Vous ne supportez pas une personne qui mâche ou qui respire fort ? Les personnes dans ce cas s'appellent des misophoniques et ressentent une envie intense de fuite à l'écoute de ces sons en raison d'un trouble qui présente des caractéristiques cérébrales spécifiques.
Une personne qui mâche, qui renifle, qui joue avec son stylo, qui respire fort... Si ces bruits peuvent paraître agaçants pour certains, ils peuvent représenter une véritable source d'énervement et de frustration pour d'autres. Ces personnes pour qui ces bruits sont vraiment exaspérants au point de devenir insupportables souffriraient d'un trouble neurologique jusqu'ici peu évoqué mais que des chercheurs de l'université de Newcastle ont analysé de près: la misophonie ou la "haine des sons".
Leur étude explique que le cerveau de ces personnes montre une réaction claire et propre à ces sons, appelés "sons déclencheurs". L'imagerie cérébrale a révélé que les personnes atteintes de cette maladie présentent une anomalie dans le mécanisme de contrôle émotionnel, ce qui amène leur cerveau à réagir excessivement à l'écoute de ces sons.
Les chercheurs ont découvert que cette activité cérébrale serait liée à des connexions neurologiques différentes à partir du lobe frontal, ce qui entraîne une augmentation de la fréquence cardiaque et de la sudation. "Pour beaucoup de personnes qui souffrent de misophonie, c'est une bonne nouvelle de savoir que nous avons démontré pour la première fois une différence dans la structure et la fonction de leur cerveau", explique le Dr Sukhbinder Kumar, principal auteur de l'étude.
Une anomalie dans une zone du cerveau
Celui-ci ajoute: "Les patients atteints de misophonie avaient des caractéristiques cliniques étonnamment similaires et pourtant le syndrome n'est reconnu dans aucun des schémas de diagnostics cliniques actuels. Cette étude démontre les changements essentiels du cerveau comme preuve supplémentaire pour convaincre une communauté médicale sceptique que c'est un véritable trouble."
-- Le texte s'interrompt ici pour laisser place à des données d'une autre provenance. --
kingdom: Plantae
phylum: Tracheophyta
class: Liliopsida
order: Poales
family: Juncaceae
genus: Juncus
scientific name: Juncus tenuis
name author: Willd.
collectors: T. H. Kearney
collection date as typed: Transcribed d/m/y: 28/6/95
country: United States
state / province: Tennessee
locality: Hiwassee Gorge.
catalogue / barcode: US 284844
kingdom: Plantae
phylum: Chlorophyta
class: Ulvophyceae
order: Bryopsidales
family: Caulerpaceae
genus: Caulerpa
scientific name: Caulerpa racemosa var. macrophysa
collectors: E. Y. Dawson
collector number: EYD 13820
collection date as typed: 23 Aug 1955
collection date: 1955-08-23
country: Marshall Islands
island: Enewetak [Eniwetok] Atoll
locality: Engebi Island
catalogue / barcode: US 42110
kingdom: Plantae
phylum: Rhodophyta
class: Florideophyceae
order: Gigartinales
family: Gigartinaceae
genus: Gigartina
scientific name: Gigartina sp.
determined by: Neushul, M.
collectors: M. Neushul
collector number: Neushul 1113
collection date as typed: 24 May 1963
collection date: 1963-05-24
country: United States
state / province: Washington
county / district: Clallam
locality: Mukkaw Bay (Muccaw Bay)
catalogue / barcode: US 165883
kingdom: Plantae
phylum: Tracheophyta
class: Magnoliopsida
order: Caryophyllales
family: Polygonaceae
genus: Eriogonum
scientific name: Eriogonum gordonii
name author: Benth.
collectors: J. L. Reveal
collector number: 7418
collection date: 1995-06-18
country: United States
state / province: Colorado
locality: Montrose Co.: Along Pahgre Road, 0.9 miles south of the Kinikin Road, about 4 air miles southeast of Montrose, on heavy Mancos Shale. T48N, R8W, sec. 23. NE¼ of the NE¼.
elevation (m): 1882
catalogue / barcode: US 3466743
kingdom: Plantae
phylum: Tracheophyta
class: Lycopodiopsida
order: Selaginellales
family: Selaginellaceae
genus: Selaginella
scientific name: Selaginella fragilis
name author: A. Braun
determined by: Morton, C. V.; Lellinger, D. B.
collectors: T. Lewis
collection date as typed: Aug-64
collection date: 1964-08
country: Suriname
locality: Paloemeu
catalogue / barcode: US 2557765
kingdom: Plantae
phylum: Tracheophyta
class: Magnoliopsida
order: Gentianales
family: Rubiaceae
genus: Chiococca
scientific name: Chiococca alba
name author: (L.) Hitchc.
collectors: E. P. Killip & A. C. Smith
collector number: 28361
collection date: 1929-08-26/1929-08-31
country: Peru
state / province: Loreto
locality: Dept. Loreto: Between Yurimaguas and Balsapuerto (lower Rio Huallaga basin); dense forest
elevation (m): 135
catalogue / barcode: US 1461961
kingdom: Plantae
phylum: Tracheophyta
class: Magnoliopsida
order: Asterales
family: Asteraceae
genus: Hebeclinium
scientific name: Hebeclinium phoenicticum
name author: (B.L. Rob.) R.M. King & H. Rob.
L'étude a consisté à découvrir avec une IRM une différence entre les hémisphères cérébraux de personnes qui souffrent de misophonie, et une différence entre l'activité cérébrale de 22 personnes avec misophonie et 20 personnes témoins alors qu'elles écoutaient plusieurs gammes de sons.
Des sons "neutres" comme le ruissellement de la pluie, une bouilloire en marche, des sons "désagréables" comme un bébé qui pleure ou une personne qui crie et des sons "déclencheurs" à savoir des bruits de respiration ou de mastication. L'examen a montré des connexions anormales entre le lobe frontal et une autre région appelée le cortex insulaire antérieur.
Une zone située au niveau de la matière grise du cerveau et connue pour être impliquée dans le traitement des émotions et dans l'intégration des signaux du monde extérieur. Ce qui laisse penser à une anomalie du mécanisme de contrôle entre ces deux zones.
Des "caractéristiques frappantes"
En effet, en réaction à ces sons déclencheurs, l'activité cérébrale augmente dans ces deux zones chez les personnes misophoniques tandis que chez les sujets normaux, l'activité augmente seulement au niveau du cortex insulaire intérieur.
"J'espère que cela rassurera les malades. Je faisais moi-même partie de la communauté des sceptiques jusqu'à ce que nous ayons vu des patients dans la clinique et compris combien les caractéristiques sont frappantes, souligne Tim Griffiths, coauteur de l'étude. Nous avons maintenant des preuves pour établir la base du trouble à travers les différences dans le mécanisme de contrôle du cerveau dans le cadre de la misophonie."
Pour les chercheurs, cette découverte encourage la recherche de mécanismes similaires dans d'autres conditions associées à des réactions émotionnelles anormales. Elle ouvre également des possibilités thérapeutiques puisque leur souhait consiste désormais à identifier la signature cérébrale de ces sons déclencheurs chez les personnes misophoniques afin que celle-ci soit exploitée pour un traitement.
Ils songent notamment au neuro-feedback (technique thérapeutique qui consiste à utiliser un processus d’apprentissage pour entraîner le cerveau à modifier et à réguler son activité cérébrale) qui permettrait à ces personnes d'"auto-réguler" leurs réactions à l'écoute de ces sons.